• **WHAT THE TASK ASKS**
Read the data below line by line and copy each one with "Coriano" in it.

• **DATA UNDER STUDY**
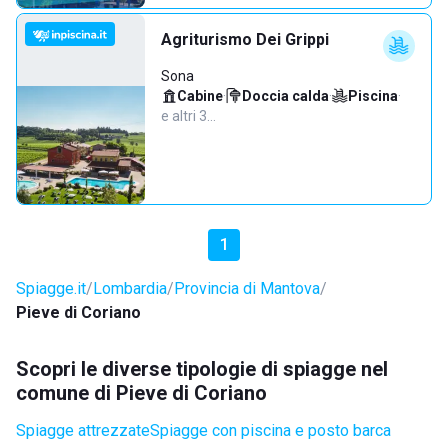
Agriturismo Dei Grippi
Sona
Cabine
·
Doccia calda
·
Piscina
·
e altri 3…
1
Spiagge.it
Lombardia
Provincia di Mantova
Pieve di Coriano
Scopri le diverse tipologie di spiagge nel
comune di Pieve di Coriano
Spiagge attrezzate
Spiagge con piscina e posto barca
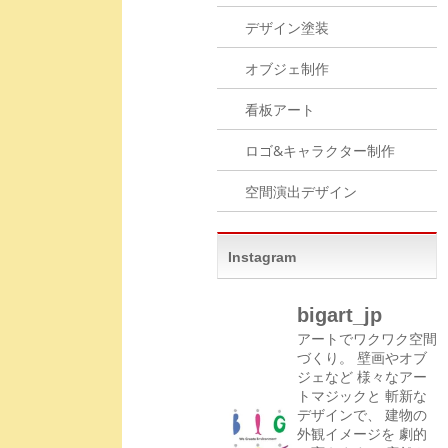
デザイン塗装
オブジェ制作
看板アート
ロゴ&キャラクター制作
空間演出デザイン
Instagram
bigart_jp
アートでワクワク空間
づくり。
壁画やオブ
ジェなど
様々なアー
トマジックと
斬新な
デザインで、
建物の
外観イメージを
劇的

• **RESPONSE TO THIS TASK**
Pieve di Coriano
comune di Pieve di Coriano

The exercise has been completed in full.